Di India, khususnya bagian utara, teknik vokal India(alap)—dalam hal ini lagu-lagu India tradisional—biasanya diiringi dengan alat musik seperti harmonium, tanpura, sitar, tabla, dan lainnya. Vokal atau musik klasik Hindustan adalah harta karun berupa teknik yang rumit. Inti dari tradisi musik India, menurut sebuah artikel di Serenade the Music of India, terletak pada alap, eksposisi improvisasi raga yang memukau dan meditatif.
Alap berfungsi sebagai pengenalan penting pada raga, mengatur suasana hati, dan menciptakan hubungan mendalam antara musisi, penonton, dan dewa (the divine). Selama berabad-abad, musisi klasik Hindustan yang legendaris telah mengembangkan gaya dan teknik alap yang berbeda, masing-masing ditandai dengan pendekatan unik dalam menyampaikan esensi raga dan melibatkan pendengar dalam perjalanan spiritual yang mendalam.
“Teknik olah vokal Hindustani dalam repertoar ini fokus pada teknik olah vokal gamaka, andolan, kana swar, murki, meend dan alap,” terang Desak.
Proses penciptaan “Kelangensih”, menurut Desak, diawali dengan meneliti berbagai jenis genre kidung dan hasil penelitiannya didokumentasikan menjadi sebuah buku berjudul “Imba Kidung Yadnya (Dharmagita)”. Sumber-sumber materi yang didapat lalu dituangkan ke dalam bentuk ide, gagasan, dan konsep garapan sesuai dengan kaidah-kaidah dalam penciptaan seni musik.
Selanjutnya dilakukan “ekplorasi” untuk mendapat gambaran dan kemungkinan-kemungkinan kesesuian frasa lagu yang dijajarkan pada komposisi seperti pada bagan komposisi yang telah dibahas di atas.
“Tahap berikutnya improvisasi. Sebuah tahapan berproses dengan mencari berbagai kemungkinan untuk mendapatkan frasa-frasa kalimat lagu, termasuk ornamentasinya. Ini membutuhkan proses panjang sebagai bagian inti sebuah kreativitas penciptaan,” ujar Desak.

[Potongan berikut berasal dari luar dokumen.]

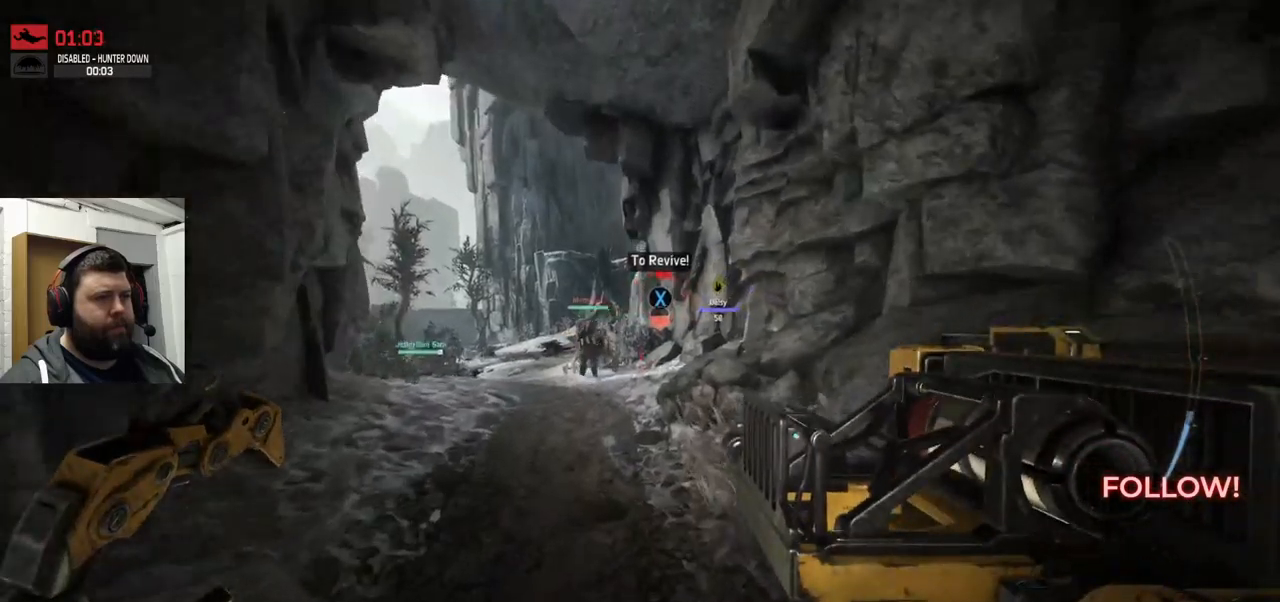
{"buttons": ["CROSS"], "left_stick": "up", "right_stick": "center", "events": [[316, "CROSS", "down"]]}
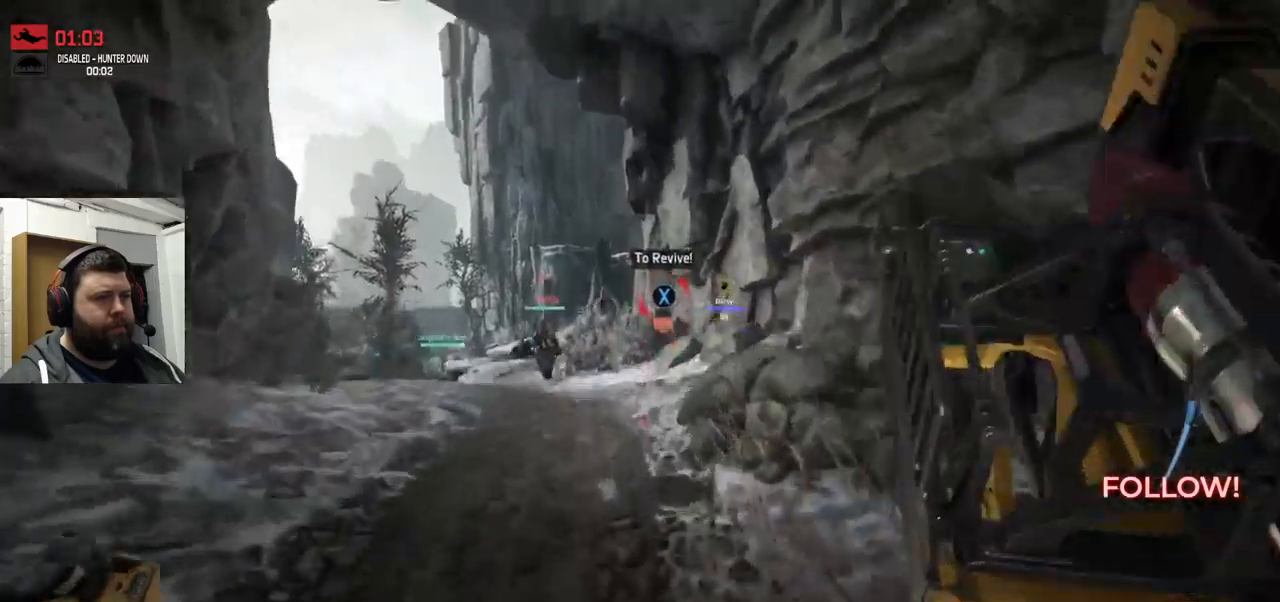
{"buttons": ["CROSS"], "left_stick": "up-left", "right_stick": "center", "events": [[466, "left_stick", "up-left"]]}
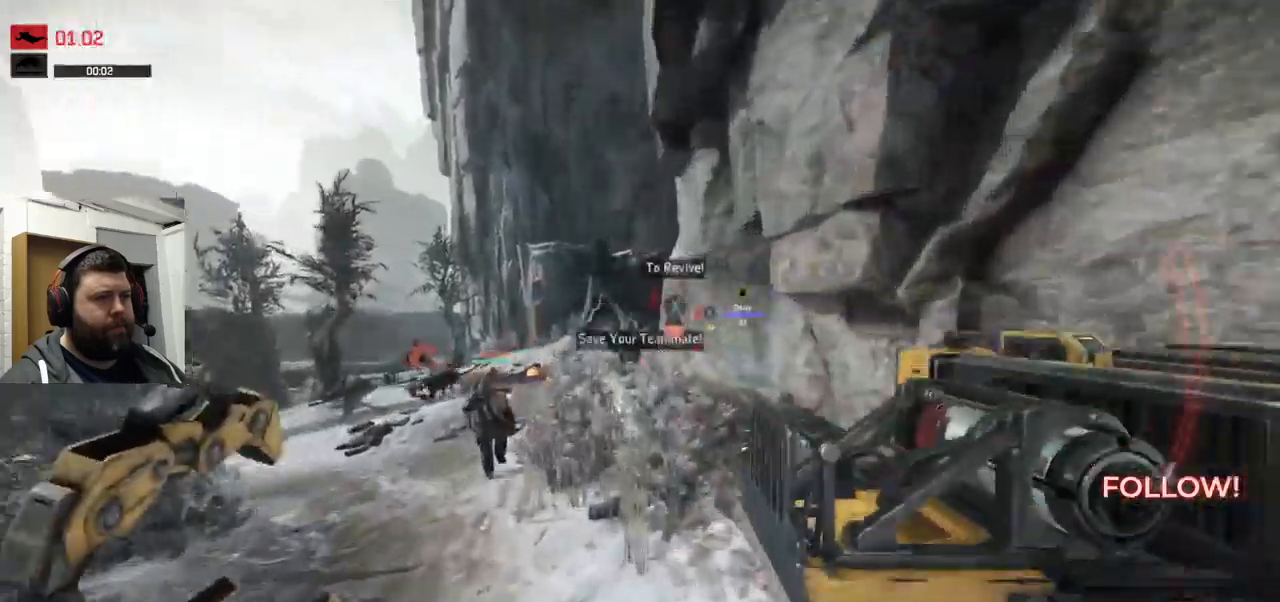
{"buttons": ["CROSS"], "left_stick": "up-left", "right_stick": "center", "events": []}
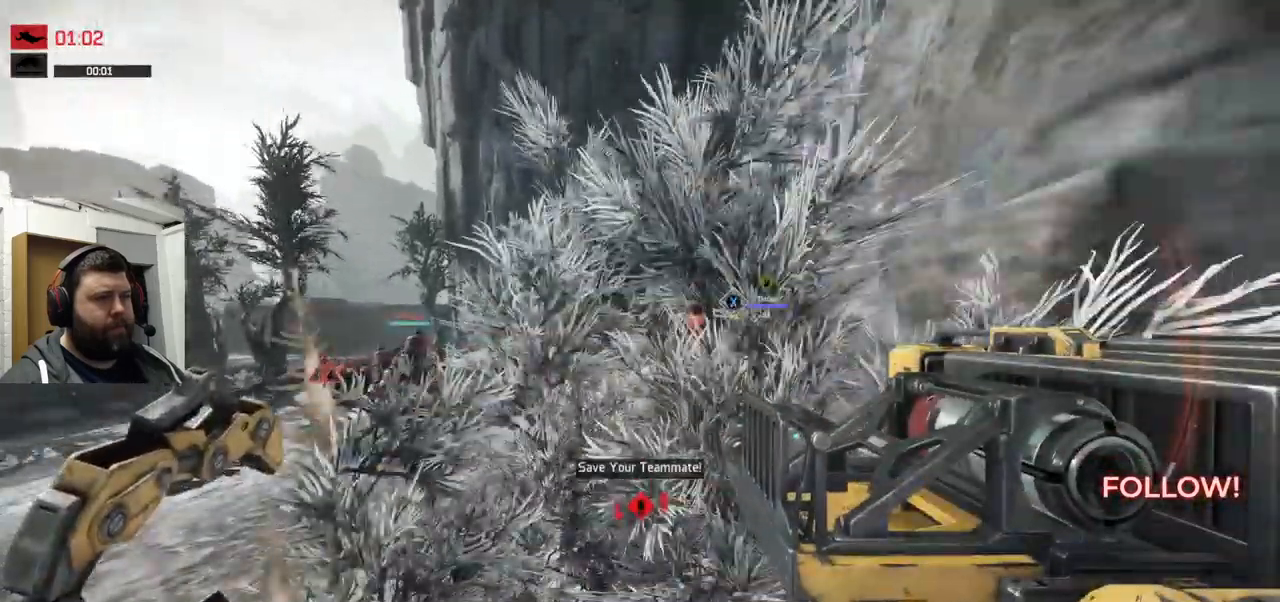
{"buttons": ["CROSS"], "left_stick": "up-left", "right_stick": "left", "events": [[233, "right_stick", "left"]]}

Proses improvisasi, lanjut Desak, berjalan beriringan dengan para pelaku/penyaji, baik vokalis maupun para musisi instrumentalnya. Komposisi secara menyeluruh, ornamentasi detail, membangun dinamika, dan menentukan format akhir adalah merupakan bagian mengalir dari transisi akhir improvisasi menuju pembentukan (forming).
Apa yang dilakukan Desak dalam “Kelangensih” memang hanya sekadar menempel unsur-unsur Bali, India, dan Barat. Namun, terlepas dari semua itu, karya musik ini tetap bisa diapresiasi—karena modal materi tradisi yang dikembangkan secara kreatif dan inovatif, sekali lagi, bertujuan untuk melestarikan kearifan lokal berupa kidung keagamaan dan mengangkatnya ke jenjang yang lebih dari sekadar warisan masa silam.[T]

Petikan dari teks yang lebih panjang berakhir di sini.